Страница 6 из 6
«В таком возрасте не позволяют себя бросать...» Справедливо. Вот и отними у него эту возможность. Поди и отними... Ты удержала его в прошлый раз, но разве что-нибудь изменилось? Нет. Ни в нем, ни в тебе. И, сталкиваясь с тем, что ему в тебе чуждо, но что есть ты сама, он все так же говорил; «Не дури».
А я говорю: «Дури! Дури так, как не снилось таким, как Гущины!»
Только не как это... с телеграммой. И как ты могла, честное слово! Не понимаю, как могла? Знаешь, ты даже меня этим унизила. Да, да, меня...»
Женщина прижалась лицом к шершавой коре. Плечи ее вздрагивали.
«Ну, не плачь, не плачь! Все поправимо. Не спорь со мной. Говорю: поправимо! Только, смотри, не опоздай! Поспеши!»
Стемнело. Сумрак скрыл осенний лесной беспорядок. По мокрому шоссе с приятным шелковистым посвистом проносились машины. Их разноцветные огоньки напоминали что-то веселое, детское, елочное... Когда показался зеленый огонек такси, Елена торопливо подняла руку. Обычно этой роскоши она себе не позволяла.
В метро, с обычной его сутолокой, многие обратили внимание на высокую, стройную женщину в сером пальто. Она бежала вниз по эскалатору совсем как мальчишка...
Дверь ей открыла Фетисова. Ее лицо сразу же выразило «моральную поддержку».
Елена почти радостно улыбнулась в ответ.
Ведь и Евдокия Федоровна, с ее больной печенью, с резкими морщинками у глаз и этим перманентом — для представительства! — тоже из «небросаемых». В прошлом году, когда «загулял» ее муж, дядя Вася, «взяла его в руки», переломила, наладила жизнь. Старший сын у нее моряк, дочка кончает школу... Твердо идет корабль семьи Фетисовых...
Но почему она с загадочно-иронической усмешкой кивнула на дверь Виталия? Неужели он еще здесь? Значит, все действительно «поправимо»?
Елена торопливо прошла в свою комнату.
Костя, как был, не раздеваясь — а это всегда ее огорчало, — спал на диванчике. На столе лежал ком мокрой глины, а рядом возвышалась чья-то горделивая голова в шлеме... Нечто вроде рыцаря, развевалось даже перо... Алиса, наверно, помогала... да и у Кости к лепке с детских лет страсть. Свесившаяся до пола рука мальчика как бы хранила в себе силу все еще не остывшего созидания...
Но Елена лишь мельком взглянула на сына. Она бросилась к шкафу. Теперь безразлично, увидит он или нет. Голубенькая бумажка была все там же. Елене не сразу удалось ее вытянуть: чуть не сломала ноготь. Она ее не развернула, не перечитала.
Все в том же горячем самозабвении, даже не постучавшись, распахнула она дверь в соседнюю комнату.
Распахнула и за всю совместную, почти пятилетнюю жизнь с Виталием, быть может, впервые застала его врасплох.
Подперев свое красивое лицо кулаками, он бесцельно сидел за столом. Высились все те же пирамиды тщательно упакованных книг. Один на другом стояли чемоданы. Ремни обхватывали одеяло и подушку. Все — точно готовый к последнему выстрелу снаряд...
Но вот лицо свое он не успел подготовить — было оно не злым, а скорее мрачно-растерянным, слегка вопросительным. Даже губы почти по-ребячьи обмякли.
Увидев ее, он попытался все это спрятать.
— Ну, будет, не дури... — начал было он тихо.
Подойдя к ней, ободряюще положил на плечо свою тяжелую руку. Пожалуй, никогда не всматривались они друг другу в глаза так остро, так глубоко.

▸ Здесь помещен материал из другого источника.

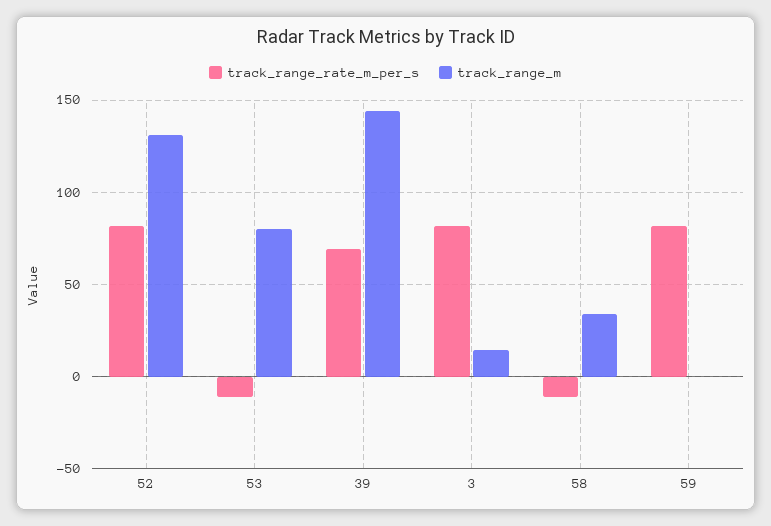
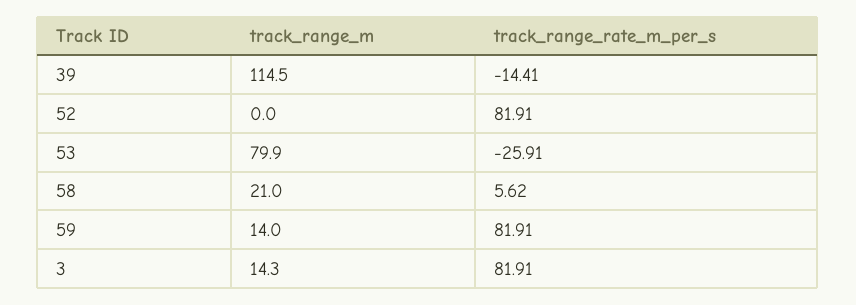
  {
    "track_range_rate_m_per_s": {
      "52": 81.91,
-     "53": -10,
+     "53": -25.91,
-     "39": 70,
+     "39": -14.41,
      "3": 81.91,
-     "58": -10,
+     "58": 5.62,
      "59": 81.91
    },
    "track_range_m": {
-     "52": 130,
+     "52": 0,
      "53": 79.9,
-     "39": 145,
+     "39": 114.5,
      "3": 14.3,
-     "58": 35,
+     "58": 21,
-     "59": 0
+     "59": 14
    }
  }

В краткое это мгновение перед женщиной пробежала вся ее жизнь с этим человеком: и та, что была, и та, что еще могла бы быть. Сейчас она точно знала, что он готов, хотел бы остаться, а быть может — ценой ее поражения, — останется, и навсегда.

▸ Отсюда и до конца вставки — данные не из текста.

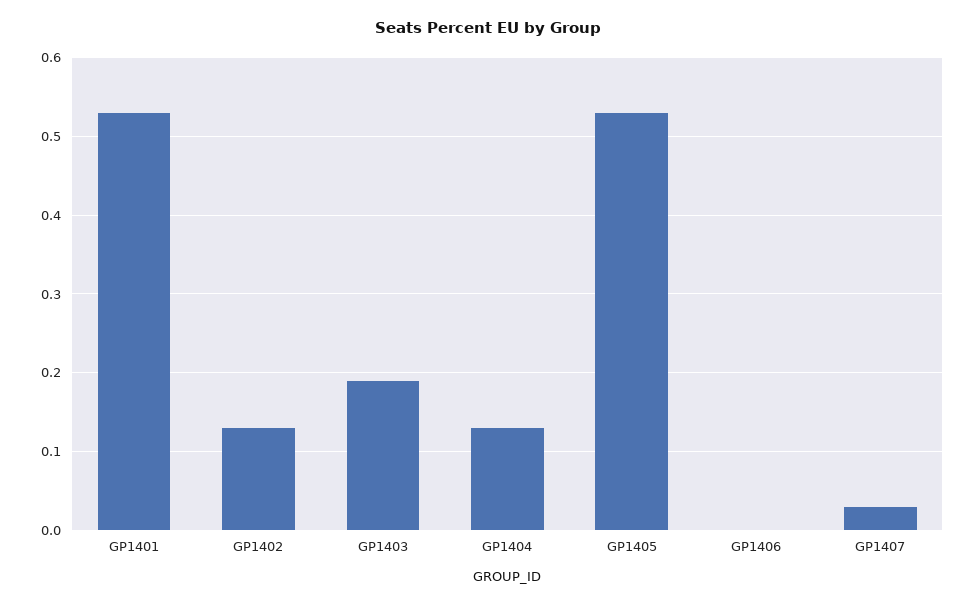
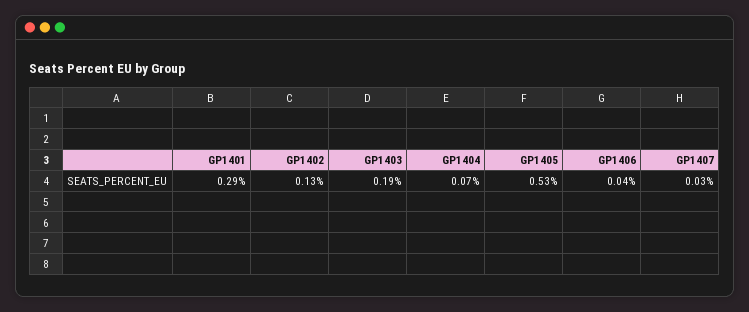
  {
-   "GP1401": 0.53,
+   "GP1401": 0.29,
    "GP1402": 0.13,
    "GP1403": 0.19,
-   "GP1404": 0.13,
+   "GP1404": 0.07,
    "GP1405": 0.53,
-   "GP1406": 0,
+   "GP1406": 0.04,
    "GP1407": 0.03
  }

Рука его такой тяжестью давила на плечо, что женщине осторожно ее сняла.
Он сразу же насторожился, на лице проступило знакомое ей выражение жесткости и упрямства.

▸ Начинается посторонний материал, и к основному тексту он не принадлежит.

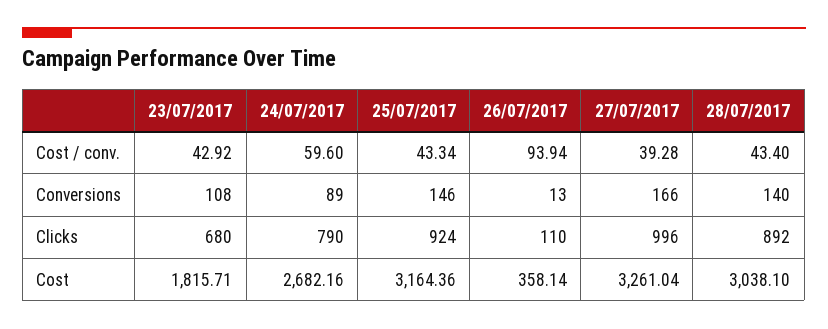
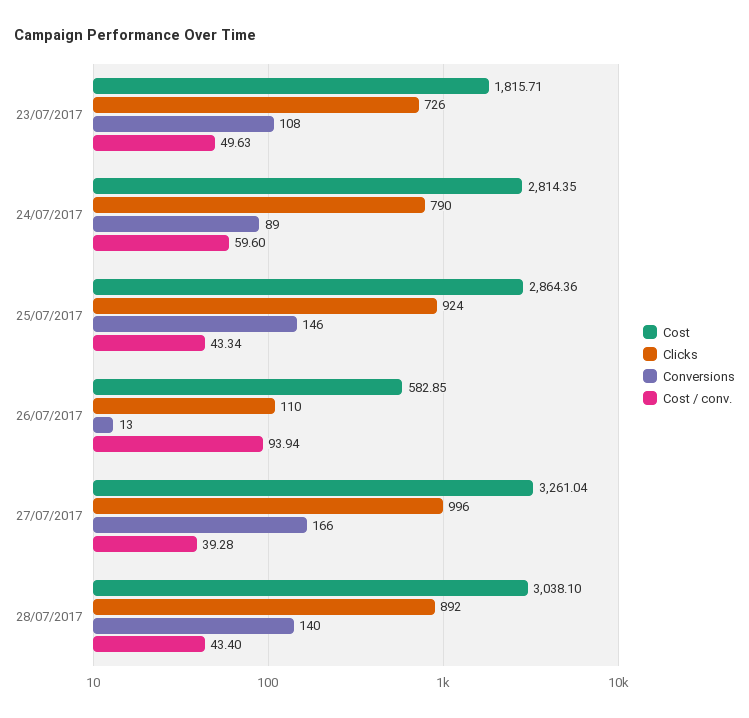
  {
    "Cost / conv.": {
-     "23/07/2017": 42.92,
+     "23/07/2017": 49.63,
      "24/07/2017": 59.6,
      "25/07/2017": 43.34,
      "26/07/2017": 93.94,
      "27/07/2017": 39.28,
      "28/07/2017": 43.4
    },
    "Conversions": {
      "23/07/2017": 108,
      "24/07/2017": 89,
      "25/07/2017": 146,
      "26/07/2017": 13,
      "27/07/2017": 166,
      "28/07/2017": 140
    },
    "Clicks": {
-     "23/07/2017": 680,
+     "23/07/2017": 726,
      "24/07/2017": 790,
      "25/07/2017": 924,
      "26/07/2017": 110,
      "27/07/2017": 996,
      "28/07/2017": 892
    },
    "Cost": {
      "23/07/2017": 1815.71,
-     "24/07/2017": 2682.16,
+     "24/07/2017": 2814.35,
-     "25/07/2017": 3164.36,
+     "25/07/2017": 2864.36,
-     "26/07/2017": 358.14,
+     "26/07/2017": 582.85,
      "27/07/2017": 3261.04,
      "28/07/2017": 3038.1
    }
  }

Еще одно ее неловкое движение, а тем более неосторожное слово — он не остановится ни перед чем, порвет последнюю нить...
Но она рассматривала это мужское лицо, точно посторонний предмет.
Какое счастье, что все еще поправимо!
Как видно, и он ощущал, что с каждым мгновением все больше и больше становится для нее чем-то посторонним, ненужным.
Лицо его стало не только злым, но и глуповатым.
— Прости, Виталий, я задержала твою телеграмму. Клавдия Степановна сообщает, что Гостенко уехали в Винницу навсегда. Комната для тебя свободна.